The edge of the woods was coming into
view, along with Nell’s shiny black car that reflected the sunlight and nearly
blinded me. I flew up on her porch and banged on the screen door. Tom stood
beside me, holding his side, gasping for air.
“Anna Sue, I didn’t know you could run
like that.” He said, bent over.
“Me either.”
Nell
came to the door holding a cup of coffee, dressed like she was headed to church
or a women’s meeting.
“Well Anna Sue, what happened to you?” She
said, touching my collar.
“We need the doctor. Can we use your
phone? Daddy’s real sick, I think.”
“Of course, come on in. Ya’ll sit down. I’ll
call him for you.” She motioned for us to sit on her couch. Everything in her
house was so pretty and shiny. I noticed the mirror hanging opposite us and my reflection
in it. My hair was going nineteen different directions, there was a streak of
blood running down my arm, and my sleeve was torn, exposing my shoulder. Tom stayed
by the front door.
She walked into her kitchen and I
overheard her voice.
“Dr. Veal. It’s Nell. Weyman Ward is, she paused here, apparently, in a bad
way this morning. Anna Sue and Thomas are here. Their mamma told them to call
you.” She paused, then I heard, “Yes, uh huh, yes, I know. I’ll drive them back
over. Yes, I’ll tell Hester you are on the way. Yes, I can make him some
coffee.” I heard the phone hit the receiver.
“Come
on you two.” Nell said, grabbing her bag. She went back to the kitchen and
grabbed a brown paper sack. “Ya’ll have coffee at your house?”

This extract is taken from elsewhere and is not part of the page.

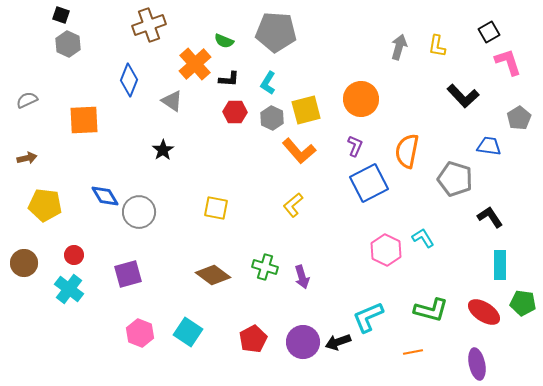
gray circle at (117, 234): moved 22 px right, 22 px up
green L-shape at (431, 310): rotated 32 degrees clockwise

“No ma’am. We don’t.” I stood up and
walked out of the house in front of her.
Tom
frowned at me, then pulled my shirt back up on my shoulder.
She opened the front door to her car and
said, “Ya’ll hop in the back, Tom, try not to get it too muddy.”
We rode in stiff silence back to my house.
Nell was a good neighbor to us, always stopping by Sunday afternoons to bring
us a cake, of some type, that she made for church. Since her husband died last
year, she’d make food for church, but then would bring it to our house. She’d
say, “I walked out the door and plumb forgot this cake, or roast, or chicken…”or
whatever she’d cooked. At first, I believed her, but after a few weeks, I decided
that she forgot on purpose. After she set the food on our table, her and mamma
would go sit on the front porch and talk. I heard her say to Mamma many times, “Just
keep praying Hester. It’ll get better. The Good Lord is watchin over you and
these kids.”
We pulled up to our house, and Nell calmly
got out of the car.
“Why don’t you two stay outside and I’ll
go check on your daddy.” Tom and I looked at each other. “Yes ma’am.” We said
in unison.
We got out and went up on the porch. I
paced back and forth and Tom sat on the front step. Neither of us said a word.
I felt my throat get tight and my face was wet before long. Tears were running
out of my eyes and I couldn’t stop them. Usually, I could hold back my tears. But
this time, that wasn’t even a possibility. I heard Nells’ voice, kinda muffled,
and then Faye’s. Tom walked off the porch and headed to the back.
“Where are you going?”
“I’m not sitting here waiting to find out
if my daddy’s dead or alive.”
That
was it. That was the reason I couldn’t stop crying. My daddy was old. I think
he was 60. Really, he looked older than that. And the possibility that he was
dying or already dead made me shake all over.